= READING PASSAGE =
++++

To address the aforementioned problems, we make the assumption that each candidate affinity graph can be deemed as a perturbation of consensus graph. It is worth noting that more important candidate graphs to the consensus graph should receive large weights, and smaller weights for suboptimal graphs. Motivated by this assumption, we develop an auto-weighted strategy to remove \(\lambda \) without degrading clustering performance by the following optimization problem:

$$\begin{aligned} \begin{aligned} \min \limits _{\textbf{Z},{w}^{(k)}}\sum _{k=1}^{r}{w}^{(k)}\Vert \textbf{Z}-\textbf{S}^{(k)}\Vert _{F}^{2} \quad \text {s.t.} \ z_{ij}\ge 0, \textbf{z}_i^\intercal \textbf{1}=1 \\ \end{aligned} \end{aligned}$$
(13)

where the constraints of \({w}^{(k)}\) are also removed so as to give the weights more freedom. The \({w}^{(k)}\) of Eq. (13) can be solved via Theorem 1.

Theorem 1

The weight corresponds to the k-th candidate affinity graph is computed by \(w^{(k)}=\frac{1}{2 \sqrt{\Vert \textbf{Z}-\textbf{S}^{(k)}\Vert _{F}^{2}}}\).

Proof

Motivated by the iteratively re-weighted method in [36], an auxiliary problem without \(\textbf{w}\) is introduced as

$$\begin{aligned} \begin{aligned} \min _{\textbf{Z}} \sum _{k=1}^{r} \sqrt{\Vert \textbf{Z}-\textbf{S}^{(k)}\Vert _{F}^{2}}\quad \text {s.t.}\ z_{ij}\ge 0, \textbf{z}_i^\intercal \textbf{1}=1 \end{aligned} \end{aligned}$$
(14)

which leads a Lagrange function as follows:

$$\begin{aligned} \begin{aligned} \sum _{k=1}^{r} \sqrt{\Vert \textbf{Z}-\textbf{S}^{(k)}\Vert _{F}^{2}}+\Phi _2(\mathbf {\Lambda }, \textbf{Z}) \end{aligned} \end{aligned}$$
(15)

where \(\mathbf {\Lambda }\) and \(\Phi _2(\mathbf {\Lambda }, \textbf{Z})\) indicates the Lagrange multiplier and indicator function of \(\textbf{Z}\), respectively. Taking the derivative of Lagrange function w.r.t \(\textbf{Z}\), Eq. (15) becomes

$$\begin{aligned} \begin{aligned} \sum _{k=1}^{r}\widehat{w}^{(k)}\frac{\partial {\Vert \textbf{Z}-\textbf{S}^{(k)}\Vert _{F}^{2}}}{\partial \textbf{Z}} +\frac{\partial \Phi _2 (\Lambda ,\textbf{Z})}{\partial \textbf{Z}}=0 \end{aligned} \end{aligned}$$
(16)

++++

= WRITTEN PROBLEM =
From the clustering passage, extract word for word the portion running from "To address the" to "via Theorem 1.".

Data items
++++

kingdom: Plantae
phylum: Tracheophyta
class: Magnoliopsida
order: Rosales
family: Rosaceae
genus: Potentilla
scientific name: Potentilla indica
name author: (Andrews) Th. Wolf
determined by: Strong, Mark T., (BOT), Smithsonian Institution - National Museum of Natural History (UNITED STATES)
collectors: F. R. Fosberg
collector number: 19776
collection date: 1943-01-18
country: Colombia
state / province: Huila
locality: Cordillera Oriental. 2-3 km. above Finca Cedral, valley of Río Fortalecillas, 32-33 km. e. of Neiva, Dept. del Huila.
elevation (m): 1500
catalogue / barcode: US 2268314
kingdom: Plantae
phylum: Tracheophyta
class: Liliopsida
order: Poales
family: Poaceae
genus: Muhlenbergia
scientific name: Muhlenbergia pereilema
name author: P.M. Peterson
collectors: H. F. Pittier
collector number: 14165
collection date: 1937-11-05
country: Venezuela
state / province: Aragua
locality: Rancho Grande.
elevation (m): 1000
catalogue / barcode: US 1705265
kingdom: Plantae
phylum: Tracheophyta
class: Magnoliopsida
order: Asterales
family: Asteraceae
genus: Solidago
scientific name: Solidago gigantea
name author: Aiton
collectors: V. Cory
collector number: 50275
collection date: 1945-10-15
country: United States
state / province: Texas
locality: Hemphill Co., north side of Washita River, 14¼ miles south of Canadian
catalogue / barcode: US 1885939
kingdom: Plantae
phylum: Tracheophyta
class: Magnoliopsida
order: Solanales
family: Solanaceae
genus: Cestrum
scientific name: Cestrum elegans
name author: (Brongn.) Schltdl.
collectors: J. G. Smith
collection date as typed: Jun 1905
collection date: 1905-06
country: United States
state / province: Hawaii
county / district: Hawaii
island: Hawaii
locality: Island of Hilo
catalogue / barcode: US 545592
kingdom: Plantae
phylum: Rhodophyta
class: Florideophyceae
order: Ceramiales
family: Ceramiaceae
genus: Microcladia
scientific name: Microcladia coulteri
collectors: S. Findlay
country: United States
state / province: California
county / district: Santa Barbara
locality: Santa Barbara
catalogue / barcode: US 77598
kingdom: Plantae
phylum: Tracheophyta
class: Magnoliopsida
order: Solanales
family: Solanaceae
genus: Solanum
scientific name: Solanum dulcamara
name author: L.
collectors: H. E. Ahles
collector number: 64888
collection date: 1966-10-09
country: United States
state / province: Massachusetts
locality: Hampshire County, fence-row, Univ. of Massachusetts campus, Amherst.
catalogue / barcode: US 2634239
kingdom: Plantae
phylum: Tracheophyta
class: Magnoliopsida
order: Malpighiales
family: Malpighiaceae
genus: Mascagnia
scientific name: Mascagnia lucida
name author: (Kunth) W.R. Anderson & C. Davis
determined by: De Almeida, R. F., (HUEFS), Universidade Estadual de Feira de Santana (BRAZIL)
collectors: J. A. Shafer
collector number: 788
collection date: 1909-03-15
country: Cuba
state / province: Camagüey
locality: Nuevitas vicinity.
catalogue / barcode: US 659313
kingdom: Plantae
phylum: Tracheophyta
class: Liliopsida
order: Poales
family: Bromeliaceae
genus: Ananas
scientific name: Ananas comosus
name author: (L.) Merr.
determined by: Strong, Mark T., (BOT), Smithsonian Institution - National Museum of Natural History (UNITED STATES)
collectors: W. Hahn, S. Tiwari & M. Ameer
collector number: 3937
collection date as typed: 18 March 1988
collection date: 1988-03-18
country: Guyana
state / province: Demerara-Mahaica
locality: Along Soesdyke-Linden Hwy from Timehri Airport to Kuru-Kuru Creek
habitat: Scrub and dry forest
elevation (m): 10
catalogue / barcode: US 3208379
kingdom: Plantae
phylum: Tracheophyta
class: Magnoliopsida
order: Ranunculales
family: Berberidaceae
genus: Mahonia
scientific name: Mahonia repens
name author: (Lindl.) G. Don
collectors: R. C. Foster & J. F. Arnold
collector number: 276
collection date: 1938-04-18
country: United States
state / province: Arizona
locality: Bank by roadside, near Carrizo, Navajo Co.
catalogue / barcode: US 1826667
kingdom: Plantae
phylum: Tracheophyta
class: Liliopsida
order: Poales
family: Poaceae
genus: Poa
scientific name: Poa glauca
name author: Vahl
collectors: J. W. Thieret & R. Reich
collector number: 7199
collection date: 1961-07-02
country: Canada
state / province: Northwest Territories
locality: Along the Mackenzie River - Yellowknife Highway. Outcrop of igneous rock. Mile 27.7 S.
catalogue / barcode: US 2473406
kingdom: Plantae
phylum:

++++

= PROBLEM SOLUTION =
To address the aforementioned problems, we make the assumption that each candidate affinity graph can be deemed as a perturbation of consensus graph. It is worth noting that more important candidate graphs to the consensus graph should receive large weights, and smaller weights for suboptimal graphs. Motivated by this assumption, we develop an auto-weighted strategy to remove \(\lambda \) without degrading clustering performance by the following optimization problem:

$$\begin{aligned} \begin{aligned} \min \limits _{\textbf{Z},{w}^{(k)}}\sum _{k=1}^{r}{w}^{(k)}\Vert \textbf{Z}-\textbf{S}^{(k)}\Vert _{F}^{2} \quad \text {s.t.} \ z_{ij}\ge 0, \textbf{z}_i^\intercal \textbf{1}=1 \\ \end{aligned} \end{aligned}$$
(13)

where the constraints of \({w}^{(k)}\) are also removed so as to give the weights more freedom. The \({w}^{(k)}\) of Eq. (13) can be solved via Theorem 1.